Task: Every line below that has the string "European" needs to be copied.

○ ○ ○ ○ ○ ○ ○

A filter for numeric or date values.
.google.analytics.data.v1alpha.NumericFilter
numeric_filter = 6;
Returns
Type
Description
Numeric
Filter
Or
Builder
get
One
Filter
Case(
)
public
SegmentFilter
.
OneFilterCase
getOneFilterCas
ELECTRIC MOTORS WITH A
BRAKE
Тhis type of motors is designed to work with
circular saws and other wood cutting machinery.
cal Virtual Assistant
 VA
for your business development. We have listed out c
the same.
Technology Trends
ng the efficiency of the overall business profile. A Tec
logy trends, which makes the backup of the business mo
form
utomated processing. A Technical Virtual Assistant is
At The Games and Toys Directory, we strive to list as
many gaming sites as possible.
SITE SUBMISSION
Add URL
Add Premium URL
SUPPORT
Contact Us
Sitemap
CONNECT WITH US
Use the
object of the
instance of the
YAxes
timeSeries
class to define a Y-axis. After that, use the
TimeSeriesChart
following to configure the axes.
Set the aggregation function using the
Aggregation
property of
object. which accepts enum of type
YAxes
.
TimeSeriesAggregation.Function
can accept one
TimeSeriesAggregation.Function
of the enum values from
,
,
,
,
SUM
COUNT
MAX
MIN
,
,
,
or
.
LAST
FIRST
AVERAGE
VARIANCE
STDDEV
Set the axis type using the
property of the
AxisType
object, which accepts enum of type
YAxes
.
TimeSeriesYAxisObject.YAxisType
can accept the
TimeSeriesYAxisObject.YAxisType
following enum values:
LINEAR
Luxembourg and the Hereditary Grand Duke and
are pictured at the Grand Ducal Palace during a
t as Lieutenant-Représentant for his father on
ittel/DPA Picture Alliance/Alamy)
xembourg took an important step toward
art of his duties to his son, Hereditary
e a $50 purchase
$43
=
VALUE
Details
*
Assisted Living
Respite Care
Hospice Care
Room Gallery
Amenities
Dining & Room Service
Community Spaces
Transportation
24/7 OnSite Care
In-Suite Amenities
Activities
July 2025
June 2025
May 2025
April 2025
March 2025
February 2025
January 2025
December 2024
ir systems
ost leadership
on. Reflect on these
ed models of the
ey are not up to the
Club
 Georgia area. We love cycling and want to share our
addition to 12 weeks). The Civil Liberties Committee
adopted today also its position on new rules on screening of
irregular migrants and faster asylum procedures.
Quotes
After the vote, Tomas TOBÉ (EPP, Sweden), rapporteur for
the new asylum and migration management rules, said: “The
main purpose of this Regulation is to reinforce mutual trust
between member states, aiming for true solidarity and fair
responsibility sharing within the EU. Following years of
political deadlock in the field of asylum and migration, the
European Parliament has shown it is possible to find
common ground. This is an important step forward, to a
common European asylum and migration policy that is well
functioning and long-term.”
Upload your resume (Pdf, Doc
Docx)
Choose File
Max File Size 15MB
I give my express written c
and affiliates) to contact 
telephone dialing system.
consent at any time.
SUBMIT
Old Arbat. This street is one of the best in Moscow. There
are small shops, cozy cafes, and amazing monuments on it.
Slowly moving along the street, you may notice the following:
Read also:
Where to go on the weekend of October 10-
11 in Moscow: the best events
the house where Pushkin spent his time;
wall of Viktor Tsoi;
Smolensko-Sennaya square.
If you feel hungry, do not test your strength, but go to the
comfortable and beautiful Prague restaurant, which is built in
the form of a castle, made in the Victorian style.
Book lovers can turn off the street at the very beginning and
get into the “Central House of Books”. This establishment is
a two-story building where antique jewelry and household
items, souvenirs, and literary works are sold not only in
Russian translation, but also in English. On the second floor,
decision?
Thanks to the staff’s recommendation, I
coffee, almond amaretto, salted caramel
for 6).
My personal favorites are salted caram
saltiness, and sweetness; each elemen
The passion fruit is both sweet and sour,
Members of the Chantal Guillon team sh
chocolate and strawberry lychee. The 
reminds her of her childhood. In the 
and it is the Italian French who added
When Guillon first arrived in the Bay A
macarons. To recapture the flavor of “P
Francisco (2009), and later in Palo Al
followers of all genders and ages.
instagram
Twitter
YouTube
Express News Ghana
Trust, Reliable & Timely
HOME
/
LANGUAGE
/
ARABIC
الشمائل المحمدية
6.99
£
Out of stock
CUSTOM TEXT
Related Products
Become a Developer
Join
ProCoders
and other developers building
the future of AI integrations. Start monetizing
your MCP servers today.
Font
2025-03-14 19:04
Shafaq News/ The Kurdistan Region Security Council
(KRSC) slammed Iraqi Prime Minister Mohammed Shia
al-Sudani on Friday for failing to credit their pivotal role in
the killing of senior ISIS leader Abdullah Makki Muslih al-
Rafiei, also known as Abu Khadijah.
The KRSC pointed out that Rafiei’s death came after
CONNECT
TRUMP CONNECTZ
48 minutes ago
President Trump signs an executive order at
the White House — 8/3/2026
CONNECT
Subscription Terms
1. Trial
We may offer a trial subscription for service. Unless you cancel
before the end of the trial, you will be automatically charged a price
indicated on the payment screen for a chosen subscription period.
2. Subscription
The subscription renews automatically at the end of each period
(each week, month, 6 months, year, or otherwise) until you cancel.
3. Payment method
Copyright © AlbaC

○ ○ ○ ○ ○ ○ ○

Result of this task:
European Parliament has shown it is possible to find
common European asylum and migration policy that is well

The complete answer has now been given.